Le lendemain, j’ai acheté des oranges pour les distribuer aux enfants. Je n’écris pas ça pour avoir l’air charitable. Ça ne veut pas dire grand-chose, avoir l’air charitable. Le lendemain, en me rendant au marché pour aller y chercher des oranges, j’ai enjambé un amas de draps blancs pour prendre un short-cut et éviter la foule. Sur le chemin du retour, j’ai compris que les draps blancs cachaient un homme qui ne cachait plus rien. Il était mort.

Je ne sais pas du tout pourquoi j’écris sur l’Inde ce soir. Je ne sais pas pourquoi il m’arrive d’avoir besoin de raconter. D’où ça vient ça, le besoin de s’écrire ? Quelle question inintéressante, de toutes façons. Je voulais parler d’ici, de Copenhague et des beaux habits. J’ai les problèmes de mon environnement. En Inde, je cherchais les oranges. Ici, j’ai besoin de nouvelles chaussures et j’aimerais avoir un plus joli sac à main. Quelque chose de flashy qui me ressemble et qui me distinguerait de toutes ces femmes avec leur sac noir ou blond ou beige. Ce beige que je vois partout et qui voile bien souvent les couleurs véritables. Couleurs véritables, me voilà encore qui dis n’importe quoi. Je ne sais pas ce qu’on regarde lorsqu’on est en voyage. Je ne sais pas si j’y vois plus clair, plus embrouillé, mais je vous assure que j’essaie d’y voir.

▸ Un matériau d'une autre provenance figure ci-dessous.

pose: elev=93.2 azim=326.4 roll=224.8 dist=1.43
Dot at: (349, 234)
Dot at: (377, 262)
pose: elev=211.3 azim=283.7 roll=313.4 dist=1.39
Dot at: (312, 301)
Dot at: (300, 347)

J’ai couru 21 kilomètres ce matin. Je me sens bien. J’ai les jambes lourdes et fatiguées. J’ai la tête légère et pour une de ces rares fois, je la laisse tranquille. Je la laisse vaciller. Cela fait sept jours que je ne me suis pas tirée les cheveux. Je ne me souviens pas avoir déjà écrit ça. Je ne parle pas souvent de trichotillomanie, car à chaque fois, j’ose espérer que c’est derrière moi. J’ai faim. J’ai envie qu’un homme me prenne dans ses bras, alors je tente des vidéos porno pour me lasser après trois-quatre minutes et me recentrer. Se recentrer, visualiser, voir pour soi. J’arrive du cinéma où j’ai vu un film magnifique et important, The Danish Girl. Den Danske Pige. J’allais écrire un film important pour le mouvement Trans, mais c’est bien plus que ça. C’est un de ces films qui ouvrent l’esprit et c’est ce dont on a le plus besoin. Tout le monde. S’OUVRIR. Si je devais crier quelque chose, ce serait ça :  OUVRE-TOI.

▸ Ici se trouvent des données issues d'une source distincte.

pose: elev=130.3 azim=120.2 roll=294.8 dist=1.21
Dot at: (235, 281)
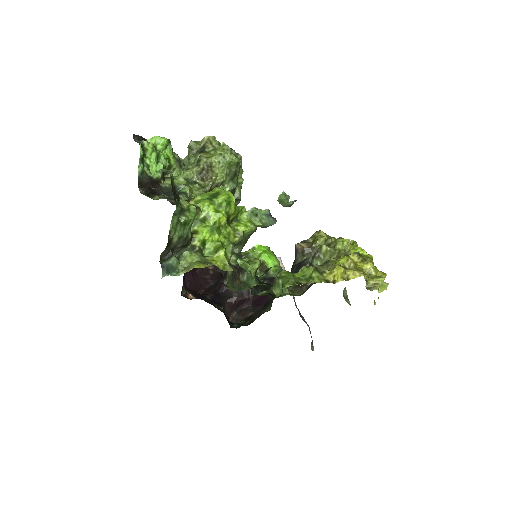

Toujours et plus et encore et plus fort et un autre effort pour voir si tu y arrives. Je me parle, bien sûr. Je me gueule toujours dessus avant de parler gentiment à autrui. Je me le répète. Je suis ici pour ça. Je ne parle pas de l’Inde, ni de sa poussière ou du Danemark. Montréal, je m’en fous un peu pour l’instant. Non, je parle du regard. Je parle du regard qu’on pose sur les choses, sur les autres et sur soi. Je le veux grand ouvert.